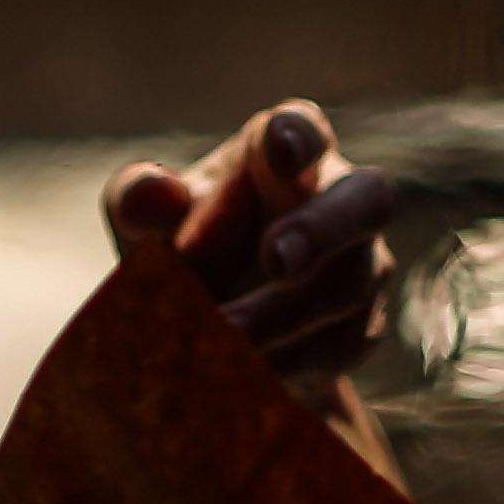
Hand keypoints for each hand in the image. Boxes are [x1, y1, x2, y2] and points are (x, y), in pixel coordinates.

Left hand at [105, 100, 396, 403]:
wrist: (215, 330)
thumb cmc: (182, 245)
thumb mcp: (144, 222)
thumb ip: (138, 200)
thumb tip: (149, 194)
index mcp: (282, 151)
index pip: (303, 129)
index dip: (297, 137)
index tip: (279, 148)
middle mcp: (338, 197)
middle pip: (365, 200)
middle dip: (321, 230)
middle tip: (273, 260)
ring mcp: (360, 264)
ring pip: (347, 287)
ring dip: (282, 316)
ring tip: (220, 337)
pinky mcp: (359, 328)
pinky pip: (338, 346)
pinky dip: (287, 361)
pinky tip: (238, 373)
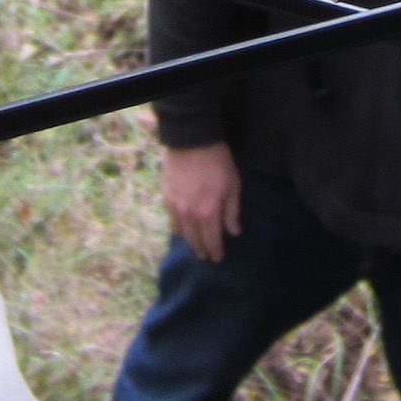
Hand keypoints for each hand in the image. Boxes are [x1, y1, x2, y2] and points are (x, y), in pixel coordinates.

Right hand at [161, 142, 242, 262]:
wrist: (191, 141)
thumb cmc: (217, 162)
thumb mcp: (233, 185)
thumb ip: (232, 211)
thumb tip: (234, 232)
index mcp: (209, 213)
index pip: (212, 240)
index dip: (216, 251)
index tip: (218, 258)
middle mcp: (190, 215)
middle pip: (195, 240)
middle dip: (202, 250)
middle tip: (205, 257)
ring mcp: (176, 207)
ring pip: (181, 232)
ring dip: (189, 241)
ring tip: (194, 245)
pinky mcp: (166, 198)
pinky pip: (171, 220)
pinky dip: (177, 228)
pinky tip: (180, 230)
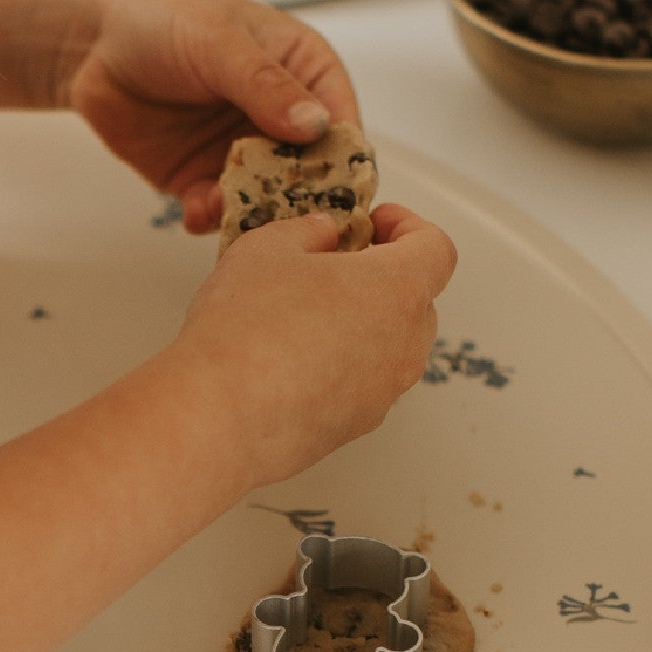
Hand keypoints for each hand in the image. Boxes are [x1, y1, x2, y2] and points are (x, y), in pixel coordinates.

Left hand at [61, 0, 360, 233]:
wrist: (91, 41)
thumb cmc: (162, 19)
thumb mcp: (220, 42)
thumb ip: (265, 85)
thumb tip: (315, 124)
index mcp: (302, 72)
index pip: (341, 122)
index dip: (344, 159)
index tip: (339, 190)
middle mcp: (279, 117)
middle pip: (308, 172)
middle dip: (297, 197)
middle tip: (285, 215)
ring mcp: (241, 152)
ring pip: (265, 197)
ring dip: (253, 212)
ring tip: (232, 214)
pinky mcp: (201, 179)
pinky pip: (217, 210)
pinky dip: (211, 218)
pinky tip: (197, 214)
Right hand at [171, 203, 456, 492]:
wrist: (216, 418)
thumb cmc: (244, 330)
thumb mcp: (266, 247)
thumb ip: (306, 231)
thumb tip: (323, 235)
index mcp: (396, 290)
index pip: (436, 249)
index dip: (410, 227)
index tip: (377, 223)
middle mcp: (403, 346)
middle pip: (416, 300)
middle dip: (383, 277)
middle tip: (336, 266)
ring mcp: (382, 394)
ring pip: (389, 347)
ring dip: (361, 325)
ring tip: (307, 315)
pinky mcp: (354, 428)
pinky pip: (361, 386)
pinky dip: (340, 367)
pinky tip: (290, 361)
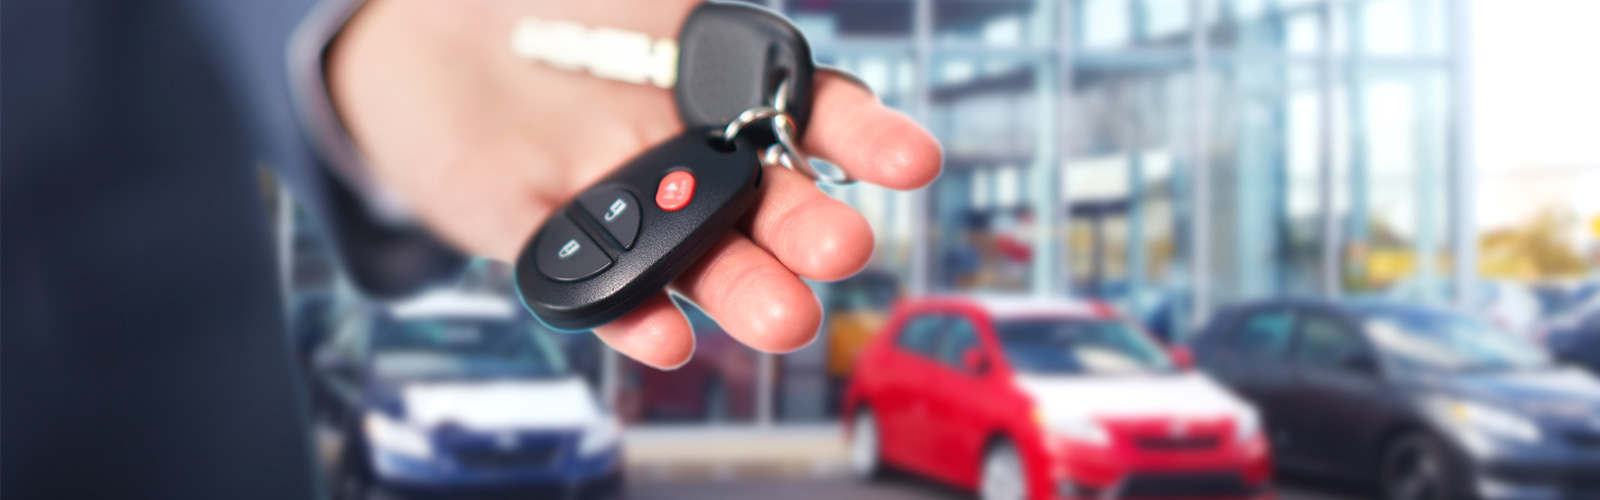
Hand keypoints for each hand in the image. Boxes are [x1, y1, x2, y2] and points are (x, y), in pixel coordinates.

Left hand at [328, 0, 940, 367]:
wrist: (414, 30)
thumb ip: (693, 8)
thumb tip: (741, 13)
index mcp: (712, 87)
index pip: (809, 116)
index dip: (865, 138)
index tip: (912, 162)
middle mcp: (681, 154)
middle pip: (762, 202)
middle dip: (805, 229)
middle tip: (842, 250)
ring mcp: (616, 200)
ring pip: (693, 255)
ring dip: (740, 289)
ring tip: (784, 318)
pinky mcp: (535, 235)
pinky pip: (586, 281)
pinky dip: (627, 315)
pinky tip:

· · · · · · ·

• _TASK DETAILS_
Range to copy from the listing above: the line containing "index dip: (216, 251)" down to the line containing "index mcp: (302, 72)", both included. Reproduce it exactly, minus the pictures, and add nothing.

• _OUTPUT FOR THIS TASK_
index dip: (216, 251)
index tip: (218, 258)
middle mcp: (190, 215)
middle pip: (195, 240)
middle dip: (202, 250)
middle tip: (205, 257)
ring mcp: (176, 207)
ring pip: (181, 232)
ring dip: (189, 241)
ring tip: (194, 245)
pinky mcp: (166, 198)
pinky pip: (171, 220)
pinky dip: (177, 228)
pinky tip: (180, 230)
Hand keypoints for each hand in the image. Boxes are [x1, y1, x2, y2] and points are (x, y), in pixel coordinates.

Left hand at [61, 0, 360, 233]:
wrist: (91, 41)
thumb cmc: (162, 19)
thumb mcp: (220, 42)
thumb ip: (265, 85)
thumb tip: (315, 124)
index mcp: (302, 72)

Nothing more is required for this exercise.